> _Aim of the task_: Go through the data and report each line that holds the string "lines".

(Dataset entries)
*** Begin section ***

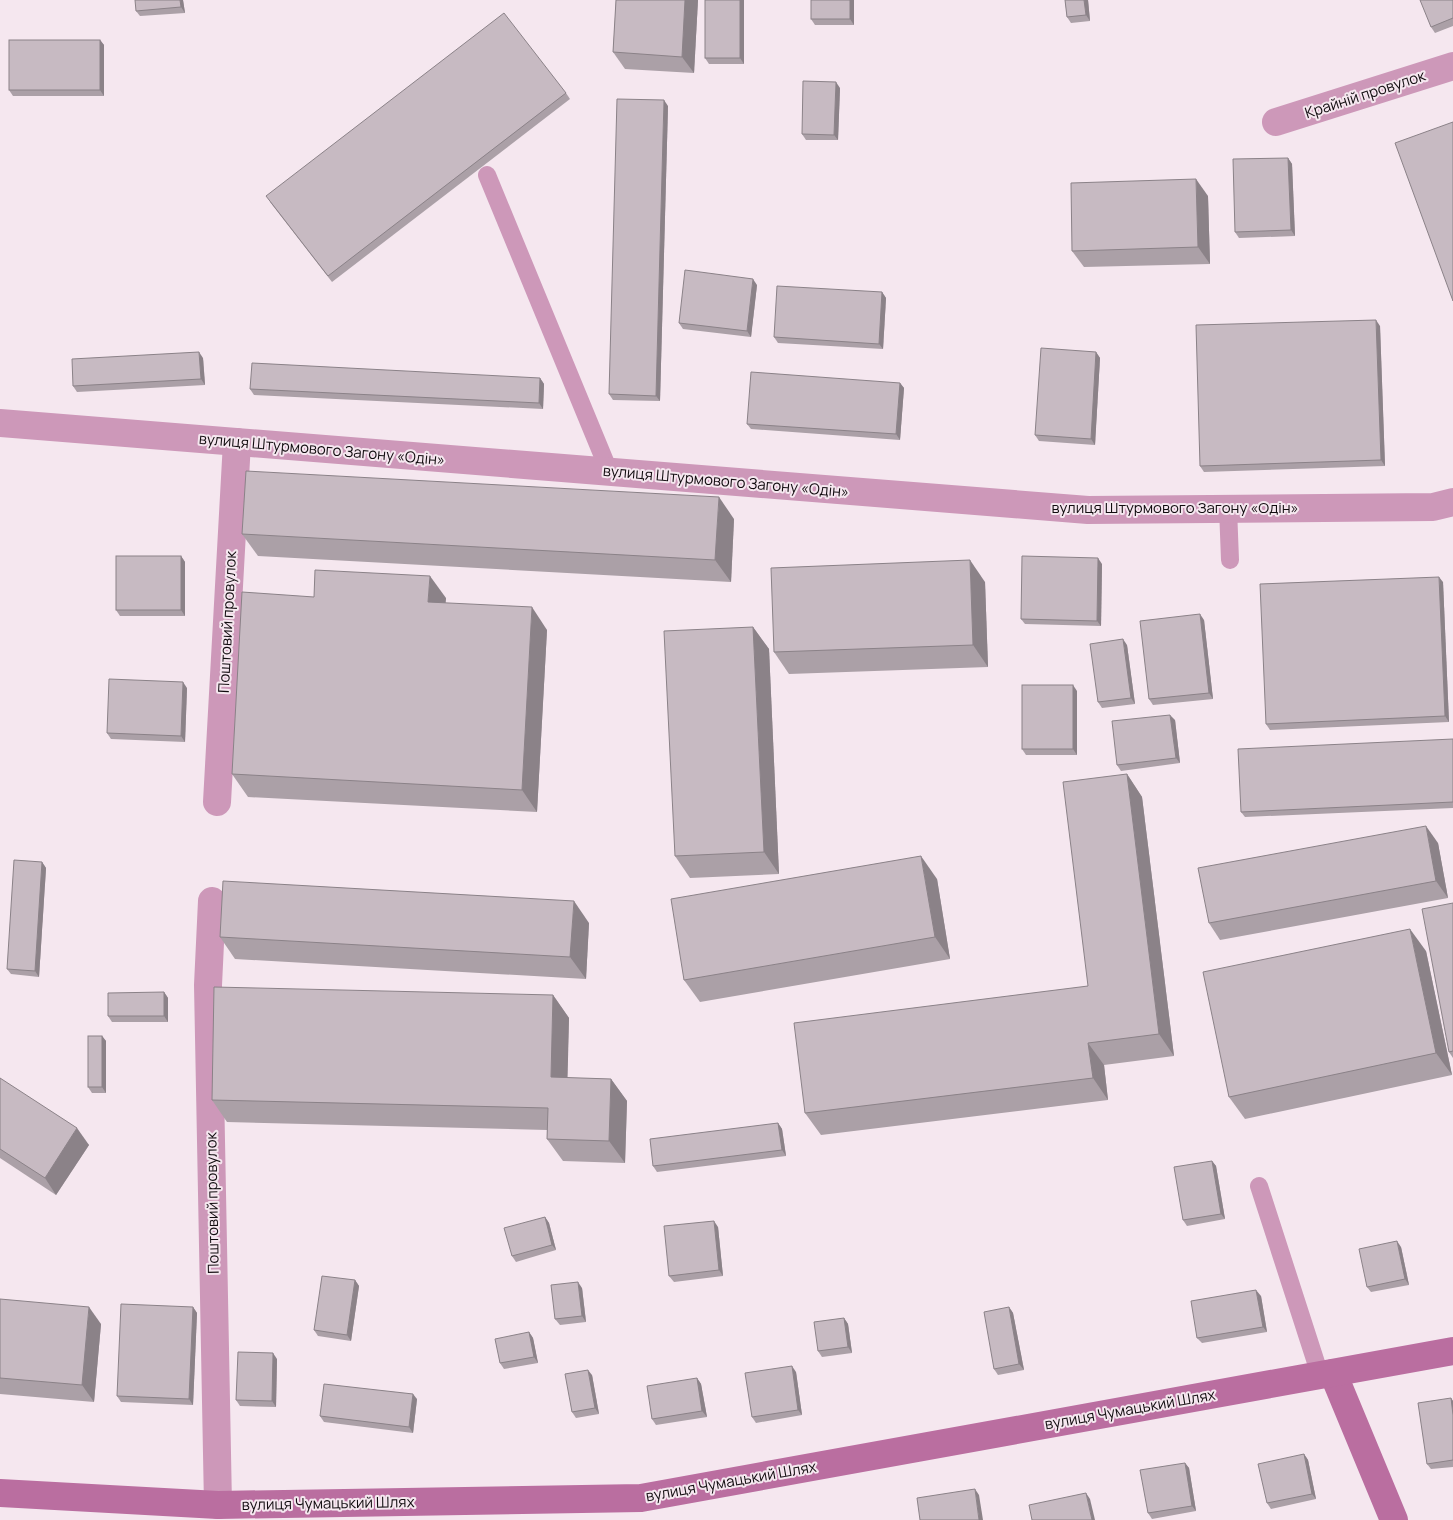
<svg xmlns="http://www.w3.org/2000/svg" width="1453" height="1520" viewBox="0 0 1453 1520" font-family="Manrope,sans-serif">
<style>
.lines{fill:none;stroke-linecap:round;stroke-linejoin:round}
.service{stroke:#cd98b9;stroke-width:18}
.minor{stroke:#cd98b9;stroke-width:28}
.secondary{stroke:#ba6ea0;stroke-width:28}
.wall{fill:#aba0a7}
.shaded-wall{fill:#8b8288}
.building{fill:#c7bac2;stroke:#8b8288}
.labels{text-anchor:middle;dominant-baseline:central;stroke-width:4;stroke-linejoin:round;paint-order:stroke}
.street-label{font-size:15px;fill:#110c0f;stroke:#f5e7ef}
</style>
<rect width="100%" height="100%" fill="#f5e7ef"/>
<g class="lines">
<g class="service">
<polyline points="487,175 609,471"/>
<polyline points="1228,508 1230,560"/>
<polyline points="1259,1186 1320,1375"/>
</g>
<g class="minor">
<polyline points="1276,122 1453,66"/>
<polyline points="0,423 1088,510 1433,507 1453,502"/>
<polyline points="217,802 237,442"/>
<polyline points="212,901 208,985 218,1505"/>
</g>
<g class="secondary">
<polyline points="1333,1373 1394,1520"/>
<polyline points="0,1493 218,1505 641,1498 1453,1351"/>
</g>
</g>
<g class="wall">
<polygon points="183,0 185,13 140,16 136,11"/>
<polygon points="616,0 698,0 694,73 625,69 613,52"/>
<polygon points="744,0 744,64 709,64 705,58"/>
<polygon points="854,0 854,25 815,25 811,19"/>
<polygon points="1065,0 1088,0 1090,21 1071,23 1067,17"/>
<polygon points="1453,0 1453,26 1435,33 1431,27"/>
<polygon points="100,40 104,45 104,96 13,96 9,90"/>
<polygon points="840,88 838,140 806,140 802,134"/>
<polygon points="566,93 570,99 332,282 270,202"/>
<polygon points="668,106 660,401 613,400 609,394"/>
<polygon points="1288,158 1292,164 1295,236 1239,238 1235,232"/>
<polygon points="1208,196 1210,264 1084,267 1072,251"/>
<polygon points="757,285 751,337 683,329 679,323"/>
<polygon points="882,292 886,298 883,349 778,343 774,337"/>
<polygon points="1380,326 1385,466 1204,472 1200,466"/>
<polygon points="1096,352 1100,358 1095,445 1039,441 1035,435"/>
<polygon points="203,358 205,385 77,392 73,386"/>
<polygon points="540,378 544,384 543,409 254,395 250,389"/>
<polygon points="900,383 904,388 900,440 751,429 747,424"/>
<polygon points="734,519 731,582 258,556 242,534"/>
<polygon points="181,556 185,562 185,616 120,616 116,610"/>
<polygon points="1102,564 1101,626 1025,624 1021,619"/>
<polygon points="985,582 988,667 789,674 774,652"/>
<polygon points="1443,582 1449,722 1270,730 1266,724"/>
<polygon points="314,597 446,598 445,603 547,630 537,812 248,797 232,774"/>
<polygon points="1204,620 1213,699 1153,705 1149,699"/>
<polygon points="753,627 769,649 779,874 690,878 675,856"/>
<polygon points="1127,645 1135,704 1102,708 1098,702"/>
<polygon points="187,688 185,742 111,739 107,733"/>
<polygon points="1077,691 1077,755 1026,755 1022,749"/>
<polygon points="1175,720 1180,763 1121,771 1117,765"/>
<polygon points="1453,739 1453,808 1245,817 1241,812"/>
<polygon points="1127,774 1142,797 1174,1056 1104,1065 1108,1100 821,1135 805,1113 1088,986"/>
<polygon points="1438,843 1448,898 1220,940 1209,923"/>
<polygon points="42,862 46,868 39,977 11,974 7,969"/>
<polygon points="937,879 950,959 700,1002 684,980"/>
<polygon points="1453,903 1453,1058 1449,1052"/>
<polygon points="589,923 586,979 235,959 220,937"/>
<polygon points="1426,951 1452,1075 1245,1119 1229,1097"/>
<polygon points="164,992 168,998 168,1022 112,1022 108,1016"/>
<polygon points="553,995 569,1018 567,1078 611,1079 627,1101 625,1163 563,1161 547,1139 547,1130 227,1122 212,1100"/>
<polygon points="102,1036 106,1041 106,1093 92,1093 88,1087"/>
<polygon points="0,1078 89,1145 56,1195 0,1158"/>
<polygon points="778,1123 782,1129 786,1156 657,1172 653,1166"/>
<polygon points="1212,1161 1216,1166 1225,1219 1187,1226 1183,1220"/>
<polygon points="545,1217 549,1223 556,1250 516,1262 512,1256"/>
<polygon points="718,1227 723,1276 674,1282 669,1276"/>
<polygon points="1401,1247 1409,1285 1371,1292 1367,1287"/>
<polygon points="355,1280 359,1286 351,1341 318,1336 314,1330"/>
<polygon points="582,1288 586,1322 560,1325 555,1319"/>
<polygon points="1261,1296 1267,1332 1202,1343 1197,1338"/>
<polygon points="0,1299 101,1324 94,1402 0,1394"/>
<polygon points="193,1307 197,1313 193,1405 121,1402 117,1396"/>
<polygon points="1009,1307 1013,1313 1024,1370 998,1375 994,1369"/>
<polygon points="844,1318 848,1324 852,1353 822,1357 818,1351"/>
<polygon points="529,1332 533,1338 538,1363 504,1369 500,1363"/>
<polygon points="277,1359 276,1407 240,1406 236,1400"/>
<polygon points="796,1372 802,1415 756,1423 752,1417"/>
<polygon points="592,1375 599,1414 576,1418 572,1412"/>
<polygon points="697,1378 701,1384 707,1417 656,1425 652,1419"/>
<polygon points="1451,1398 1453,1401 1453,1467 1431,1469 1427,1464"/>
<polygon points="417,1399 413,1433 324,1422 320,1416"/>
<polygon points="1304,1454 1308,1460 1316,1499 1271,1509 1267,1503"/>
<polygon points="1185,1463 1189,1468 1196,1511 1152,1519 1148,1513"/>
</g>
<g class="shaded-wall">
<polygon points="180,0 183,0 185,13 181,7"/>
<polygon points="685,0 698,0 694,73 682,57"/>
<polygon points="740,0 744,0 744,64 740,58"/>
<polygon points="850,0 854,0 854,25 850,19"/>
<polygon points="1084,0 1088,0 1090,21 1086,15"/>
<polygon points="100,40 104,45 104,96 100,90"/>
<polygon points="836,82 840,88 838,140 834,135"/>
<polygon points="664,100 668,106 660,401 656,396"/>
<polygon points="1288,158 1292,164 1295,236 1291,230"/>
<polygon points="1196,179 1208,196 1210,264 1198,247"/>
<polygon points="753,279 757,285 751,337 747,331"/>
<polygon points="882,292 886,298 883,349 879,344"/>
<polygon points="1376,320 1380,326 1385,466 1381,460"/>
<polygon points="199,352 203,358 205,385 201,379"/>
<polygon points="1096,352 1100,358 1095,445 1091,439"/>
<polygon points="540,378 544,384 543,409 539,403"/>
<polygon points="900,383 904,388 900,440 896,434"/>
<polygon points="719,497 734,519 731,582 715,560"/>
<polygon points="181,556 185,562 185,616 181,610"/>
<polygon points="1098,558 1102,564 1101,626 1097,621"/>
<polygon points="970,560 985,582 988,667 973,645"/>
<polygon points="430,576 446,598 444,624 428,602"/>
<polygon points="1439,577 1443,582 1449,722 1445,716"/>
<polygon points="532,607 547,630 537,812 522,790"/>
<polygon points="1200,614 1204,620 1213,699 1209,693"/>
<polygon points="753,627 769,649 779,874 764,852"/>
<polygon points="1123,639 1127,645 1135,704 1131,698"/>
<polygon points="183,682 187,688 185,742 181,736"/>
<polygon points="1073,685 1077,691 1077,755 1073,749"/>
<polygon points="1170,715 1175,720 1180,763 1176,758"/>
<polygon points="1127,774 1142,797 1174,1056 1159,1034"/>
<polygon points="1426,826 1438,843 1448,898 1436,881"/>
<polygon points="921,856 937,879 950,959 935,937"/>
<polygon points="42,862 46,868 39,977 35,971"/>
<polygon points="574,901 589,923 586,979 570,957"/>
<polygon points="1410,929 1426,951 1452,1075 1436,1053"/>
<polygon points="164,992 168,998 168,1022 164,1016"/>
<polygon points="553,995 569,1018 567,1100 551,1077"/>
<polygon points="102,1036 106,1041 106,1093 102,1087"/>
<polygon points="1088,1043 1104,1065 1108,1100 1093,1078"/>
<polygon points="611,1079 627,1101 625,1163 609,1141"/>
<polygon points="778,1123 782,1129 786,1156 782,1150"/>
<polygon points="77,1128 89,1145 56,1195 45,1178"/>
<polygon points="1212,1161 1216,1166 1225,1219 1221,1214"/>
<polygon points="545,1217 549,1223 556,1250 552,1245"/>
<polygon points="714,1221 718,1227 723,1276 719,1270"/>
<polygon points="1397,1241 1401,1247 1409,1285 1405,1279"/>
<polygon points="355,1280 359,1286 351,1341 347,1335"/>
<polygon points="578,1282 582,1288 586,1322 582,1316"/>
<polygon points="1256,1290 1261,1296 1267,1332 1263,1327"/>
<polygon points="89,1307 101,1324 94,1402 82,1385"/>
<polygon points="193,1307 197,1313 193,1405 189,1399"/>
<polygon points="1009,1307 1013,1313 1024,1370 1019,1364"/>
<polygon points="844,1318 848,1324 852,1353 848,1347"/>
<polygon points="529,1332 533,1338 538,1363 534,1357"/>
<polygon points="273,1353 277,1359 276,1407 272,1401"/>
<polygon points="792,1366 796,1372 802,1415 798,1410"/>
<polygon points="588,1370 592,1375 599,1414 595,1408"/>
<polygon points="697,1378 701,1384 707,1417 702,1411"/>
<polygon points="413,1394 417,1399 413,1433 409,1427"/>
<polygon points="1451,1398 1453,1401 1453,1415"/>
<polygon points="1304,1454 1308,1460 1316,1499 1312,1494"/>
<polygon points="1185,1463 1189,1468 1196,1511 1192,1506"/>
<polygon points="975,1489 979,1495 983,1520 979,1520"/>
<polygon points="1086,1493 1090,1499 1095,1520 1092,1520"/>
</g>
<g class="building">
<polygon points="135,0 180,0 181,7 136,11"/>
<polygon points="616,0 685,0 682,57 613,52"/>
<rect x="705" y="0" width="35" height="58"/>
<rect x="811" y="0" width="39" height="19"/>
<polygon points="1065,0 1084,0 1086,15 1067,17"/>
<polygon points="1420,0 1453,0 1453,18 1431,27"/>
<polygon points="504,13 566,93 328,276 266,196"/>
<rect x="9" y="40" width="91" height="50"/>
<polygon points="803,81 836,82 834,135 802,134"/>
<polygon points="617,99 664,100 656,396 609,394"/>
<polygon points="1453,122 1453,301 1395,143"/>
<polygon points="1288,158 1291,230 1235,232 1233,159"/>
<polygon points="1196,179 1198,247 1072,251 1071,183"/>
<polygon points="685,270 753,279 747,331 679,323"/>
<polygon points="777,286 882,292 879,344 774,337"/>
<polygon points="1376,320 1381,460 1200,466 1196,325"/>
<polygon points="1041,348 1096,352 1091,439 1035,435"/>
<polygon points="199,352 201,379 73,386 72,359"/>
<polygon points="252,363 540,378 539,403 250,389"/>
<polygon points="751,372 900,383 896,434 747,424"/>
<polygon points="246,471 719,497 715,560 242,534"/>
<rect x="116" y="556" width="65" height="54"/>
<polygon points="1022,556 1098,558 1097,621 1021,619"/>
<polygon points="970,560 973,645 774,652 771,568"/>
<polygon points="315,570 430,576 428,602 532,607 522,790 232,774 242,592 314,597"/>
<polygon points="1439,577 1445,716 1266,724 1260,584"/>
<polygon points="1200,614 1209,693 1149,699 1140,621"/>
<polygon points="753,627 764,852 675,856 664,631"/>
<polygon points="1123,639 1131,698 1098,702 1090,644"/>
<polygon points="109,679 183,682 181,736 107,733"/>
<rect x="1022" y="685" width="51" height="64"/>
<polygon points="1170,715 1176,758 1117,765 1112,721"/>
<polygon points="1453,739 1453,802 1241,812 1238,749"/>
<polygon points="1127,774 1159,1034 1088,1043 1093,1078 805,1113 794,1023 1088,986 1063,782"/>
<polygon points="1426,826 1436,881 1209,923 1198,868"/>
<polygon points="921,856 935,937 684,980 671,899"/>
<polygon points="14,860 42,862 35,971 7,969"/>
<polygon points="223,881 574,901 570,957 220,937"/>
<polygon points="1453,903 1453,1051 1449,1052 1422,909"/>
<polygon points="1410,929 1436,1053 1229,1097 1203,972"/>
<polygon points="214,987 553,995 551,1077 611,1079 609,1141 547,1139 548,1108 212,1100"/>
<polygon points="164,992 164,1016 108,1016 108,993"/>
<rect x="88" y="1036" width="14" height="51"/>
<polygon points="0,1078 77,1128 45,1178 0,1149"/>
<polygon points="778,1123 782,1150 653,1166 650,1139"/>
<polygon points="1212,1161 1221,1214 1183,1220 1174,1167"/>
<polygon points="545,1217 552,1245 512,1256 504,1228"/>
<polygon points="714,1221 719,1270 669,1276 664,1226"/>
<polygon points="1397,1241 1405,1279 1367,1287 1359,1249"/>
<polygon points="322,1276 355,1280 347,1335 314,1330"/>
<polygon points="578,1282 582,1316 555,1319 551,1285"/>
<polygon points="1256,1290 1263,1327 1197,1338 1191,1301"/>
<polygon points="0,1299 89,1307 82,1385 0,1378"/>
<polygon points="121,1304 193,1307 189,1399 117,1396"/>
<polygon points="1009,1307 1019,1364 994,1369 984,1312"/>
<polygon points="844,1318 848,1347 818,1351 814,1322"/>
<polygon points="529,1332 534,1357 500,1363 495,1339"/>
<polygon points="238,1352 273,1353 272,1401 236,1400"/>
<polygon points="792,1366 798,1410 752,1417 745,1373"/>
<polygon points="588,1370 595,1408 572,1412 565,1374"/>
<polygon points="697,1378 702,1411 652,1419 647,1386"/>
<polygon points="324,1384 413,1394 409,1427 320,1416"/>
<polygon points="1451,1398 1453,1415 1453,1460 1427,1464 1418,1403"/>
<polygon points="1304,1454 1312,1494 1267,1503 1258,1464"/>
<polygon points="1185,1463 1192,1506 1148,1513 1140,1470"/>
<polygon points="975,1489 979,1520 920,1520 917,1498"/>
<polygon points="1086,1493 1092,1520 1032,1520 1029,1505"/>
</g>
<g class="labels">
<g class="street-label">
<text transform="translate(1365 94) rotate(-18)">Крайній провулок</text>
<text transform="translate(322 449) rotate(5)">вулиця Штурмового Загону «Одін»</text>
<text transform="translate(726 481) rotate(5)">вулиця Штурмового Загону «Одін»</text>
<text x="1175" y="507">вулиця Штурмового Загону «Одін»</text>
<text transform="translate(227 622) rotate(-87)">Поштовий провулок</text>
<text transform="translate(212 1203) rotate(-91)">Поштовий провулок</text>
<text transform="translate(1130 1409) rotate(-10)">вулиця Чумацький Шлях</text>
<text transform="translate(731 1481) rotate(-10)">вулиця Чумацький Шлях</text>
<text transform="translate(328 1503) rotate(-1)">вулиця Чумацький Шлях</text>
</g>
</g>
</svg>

*** End section ***

> _Exercise response_:
.lines{fill:none;stroke-linecap:round;stroke-linejoin:round}
<g class="lines">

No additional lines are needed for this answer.